Banks don’t do these kinds of deals! Investors and eager or possibly desperate buyers do these deals. Are the buyers possibly too optimistic? Maybe, but who am I to judge? For that matter, who are you or any other member of our “Serve the People” government to judge what risk a lender or a buyer should be allowed to take, particularly if they are individuals dealing directly, often face to face.
I as a self employed Realtor could not get a loan right now even with A+ (800+) Credit because of lack of provable income. I have net worth in assets (mostly non liquid real estate) but my cash flow is severely lacking at the moment and I don’t want to liquidate assets unnecessarily. My last two home loans were “liars loans” as they call them… Stated Income. I didn’t lie but I estimated and projected income as any Realtor would do based on the best assumptions I could make at the time. The bank charged slightly higher fees and a higher rate because of the higher risk. These loans DO NOT EXIST NOW!
I have not defaulted on this loan, and luckily I refinanced out of my ARM while there were still “stated income” refinance options for America’s Self Employed. Now I am watching fellow Realtors trying to get loan modifications and being turned down because of lack of provable income. This is crazy. We at least need some “loose” money in the refinance arena. I am at the point where I need a bail out loan. A“bail out loan” for the Bank of Chris. I intend to repay every penny I owe to everyone and I have the assets to do it, but do you think anyone out there wants to lend a Realtor money right now. No bank does! The saddest thing is if I had the money or could borrow the money, I would be buying up all these screaming deals on homes and flipping them out on owner financed deals to in effect become the bank for them and enable them to live the American Dream.
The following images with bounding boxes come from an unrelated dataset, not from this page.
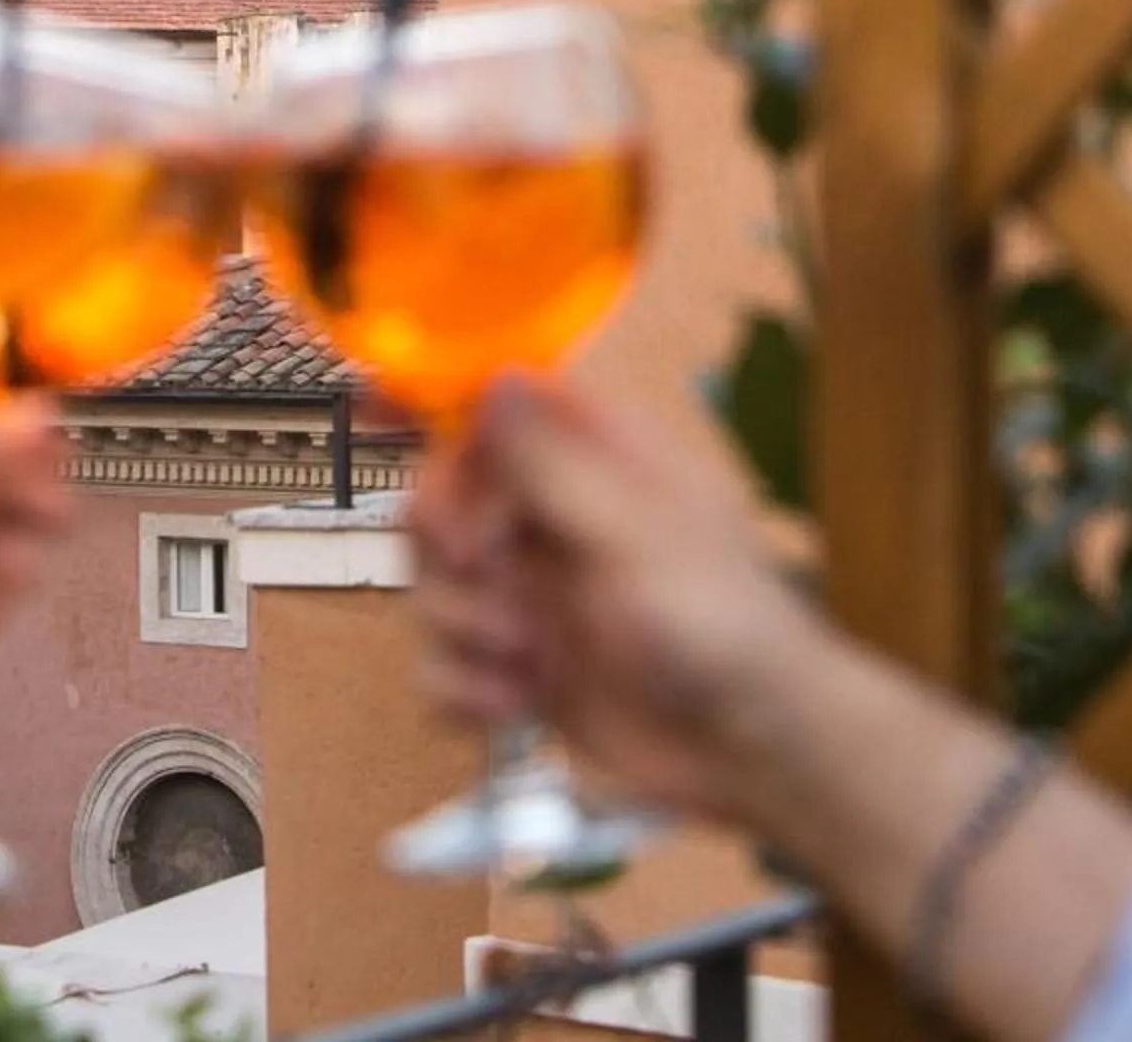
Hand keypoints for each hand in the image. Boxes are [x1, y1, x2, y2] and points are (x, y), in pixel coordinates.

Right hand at [409, 380, 818, 824]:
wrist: (754, 755)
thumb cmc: (726, 630)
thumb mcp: (634, 536)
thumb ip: (552, 464)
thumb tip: (496, 377)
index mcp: (595, 464)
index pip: (494, 410)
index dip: (433, 412)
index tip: (377, 417)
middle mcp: (554, 522)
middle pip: (439, 501)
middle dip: (448, 546)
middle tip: (486, 570)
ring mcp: (533, 596)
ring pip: (432, 587)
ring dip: (463, 628)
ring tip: (528, 659)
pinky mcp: (520, 669)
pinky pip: (443, 666)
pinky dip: (466, 689)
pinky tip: (516, 705)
Right now the message I seem to be hearing from the Government and the Public from my non-TV perspective (I don’t watch it) is that if you are a business (at least a large one) and you mismanage your money and otherwise fail… we will bail you out with the American People’s money till you can start making a profit off of the American People again… If you are an individual and struggling, like most are, we will make the bank take less, so you can stay in your home… Please don’t misunderstand, I get why people think this… but it flies in the face of the American Capitalism that built this country. I think Warren Buffet said it best when he said they should take the money and lend 80% of the purchase price to investors, who then have to come up with 20% of their cash to buy the assets the banks are liquidating. And they should lend it to the investors at the banks cheap rates… 3-4%. These investors don’t want their 20% cash not returning so they will pump more cash in, fix the properties up and presumably seller finance them to otherwise non qualifying buyers who can’t get money from the bank they just got foreclosed out of. Push the banking to the individual investors more…. He didn’t quite say it like that but that is what I heard and it made much more sense that what is going on. Force the banks to liquidate their bad assets within x number of days and enable the market to absorb it, then eliminating the glut of foreclosed homes in the various markets that are dragging down the markets.
Please let me know what your intentions are and that you are revising this bill. Again I trust you mean well and I anticipate this is a mere oversight and hopefully already addressed.